TASK STATEMENT: Only the lines below from the one containing "website you are trying to register on, conta" through the one containing "designed to build team" belong in the answer, set down exactly, with the pictures left out.

TASK INPUT:
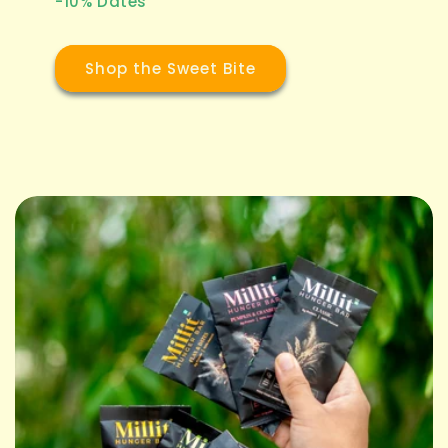
-10% Dates
Shop the Sweet Bite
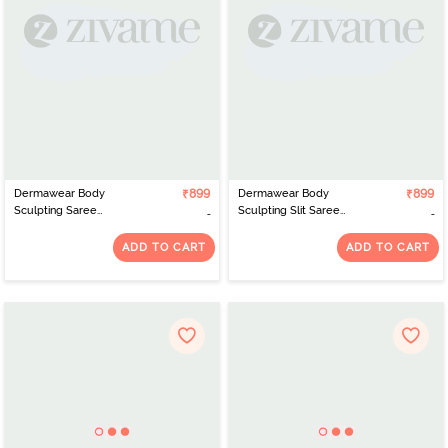
Dermawear Body
₹899
Dermawear Body
₹899
Sculpting Saree
Sculpting Slit Saree
Shapewear - Maroon
Shapewear - Purple
ADD TO CART
ADD TO CART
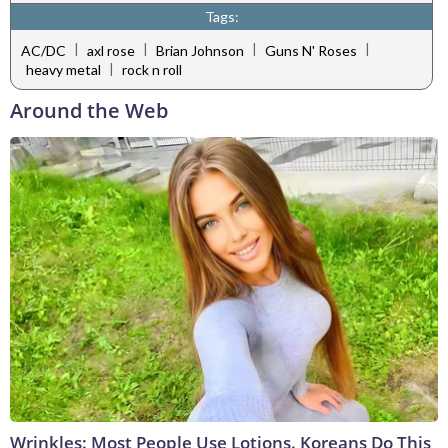
Tags:
|
|
|
|
AC/DC
axl rose
Brian Johnson
Guns N' Roses
|
heavy metal
rock n roll
Around the Web
Wrinkles: Most People Use Lotions. Koreans Do This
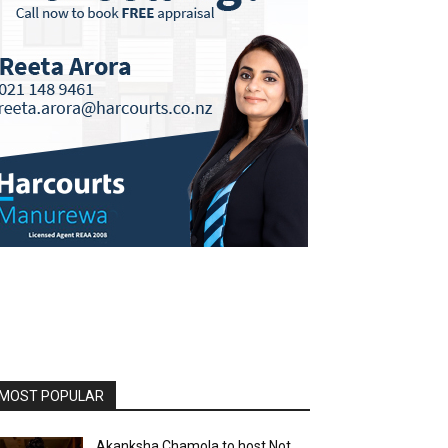
MOST POPULAR
Akanksha Chamola to host Not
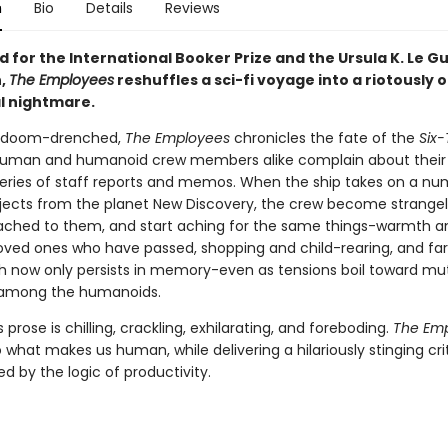
n
Bio
Details
Reviews
d for the International Booker Prize and the Ursula K. Le Gu
n,
The Employees
reshuffles a sci-fi voyage into a riotously o
al nightmare.
 doom-drenched,
The Employees
chronicles the fate of the
Six
human and humanoid crew members alike complain about their 
 series of staff reports and memos. When the ship takes on a nu
jects from the planet New Discovery, the crew become strange
ached to them, and start aching for the same things-warmth a
loved ones who have passed, shopping and child-rearing, and f
ch now only persists in memory-even as tensions boil toward mut
 among the humanoids.
 prose is chilling, crackling, exhilarating, and foreboding.
The Em
 what makes us human, while delivering a hilariously stinging cri
ed by the logic of productivity.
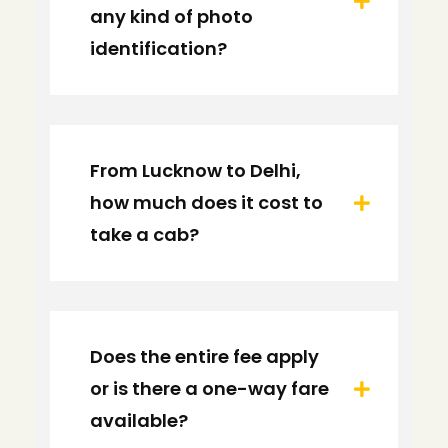
any kind of photo
identification?
From Lucknow to Delhi,
how much does it cost to
take a cab?
Does the entire fee apply
or is there a one-way fare
available?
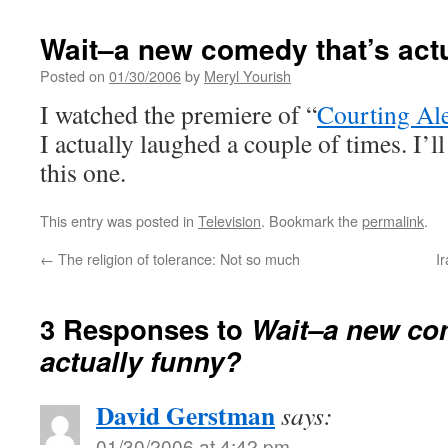
Wait–a new comedy that’s act
Posted on
01/30/2006
by
Meryl Yourish
I watched the premiere of “
Courting Al
I actually laughed a couple of times. I’
this one.
This entry was posted in
Television
. Bookmark the
permalink
.
←
The religion of tolerance: Not so much
I
3 Responses to
Wait–a new co
actually funny?
David Gerstman
says:
01/30/2006 at 4:42 pm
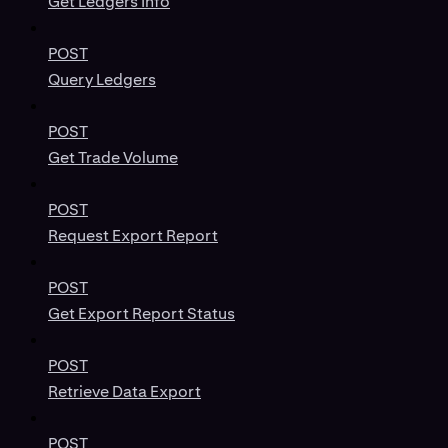
Get Ledgers Info
POST
Query Ledgers
POST
Get Trade Volume
POST
Request Export Report
POST
Get Export Report Status
POST
Retrieve Data Export
POST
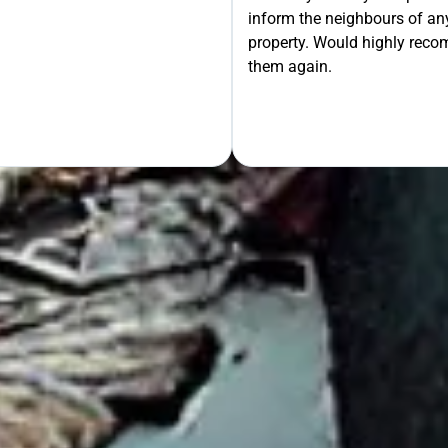
inform the neighbours of any
le the Rest!
property. Would highly rec
them again.
OUR FREE QUOTE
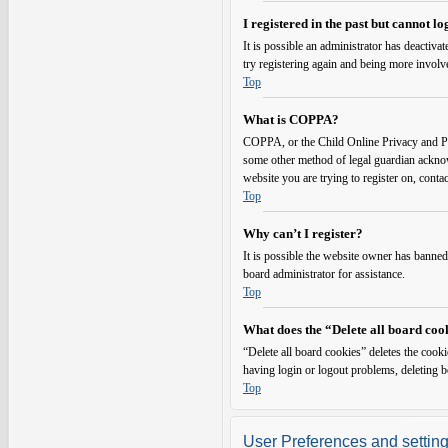
I registered in the past but cannot l
It is possible an administrator has deactiv
try registering again and being more involv
Top
What is COPPA?
COPPA, or the Child Online Privacy and Prot
some other method of legal guardian acknowl
website you are trying to register on, conta
Top
Why can’t I register?
It is possible the website owner has banned
board administrator for assistance.
Top
What does the “Delete all board coo
“Delete all board cookies” deletes the cook
having login or logout problems, deleting 
Top
User Preferences and settin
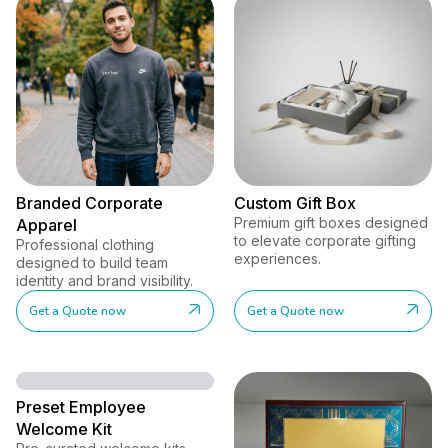
Branded Corporate
Custom Gift Box
Premium gift boxes designed
Apparel
to elevate corporate gifting
Professional clothing
experiences.
designed to build team
identity and brand visibility.
Get a Quote now
Get a Quote now
Preset Employee
Welcome Kit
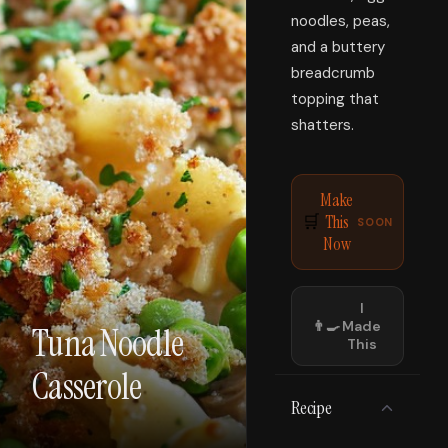
noodles, peas,
and a buttery
breadcrumb
topping that
shatters.
Make
This
🛒
SOON
Now
I
👨‍🍳
Made
Tuna Noodle
This
Casserole
Recipe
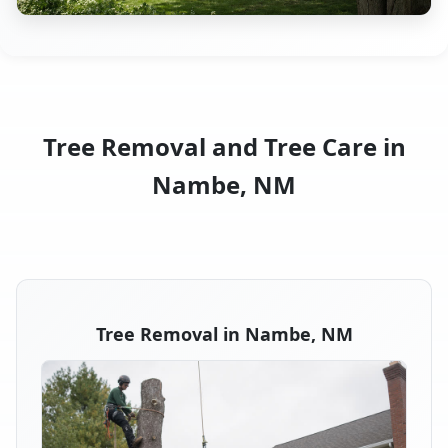
Tree Removal and Tree Care in
Nambe, NM
Tree Removal in Nambe, NM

WRITTEN SOLUTION:
website you are trying to register on, conta
Top
Why can’t I register?
It is possible the website owner has banned
board administrator for assistance.
Top
What does the “Delete all board coo
“Delete all board cookies” deletes the cook
having login or logout problems, deleting 
Top
User Preferences and settin
Branded Corporate
Custom Gift Box
Premium gift boxes designed
Apparel
to elevate corporate gifting
Professional clothing
experiences.
designed to build team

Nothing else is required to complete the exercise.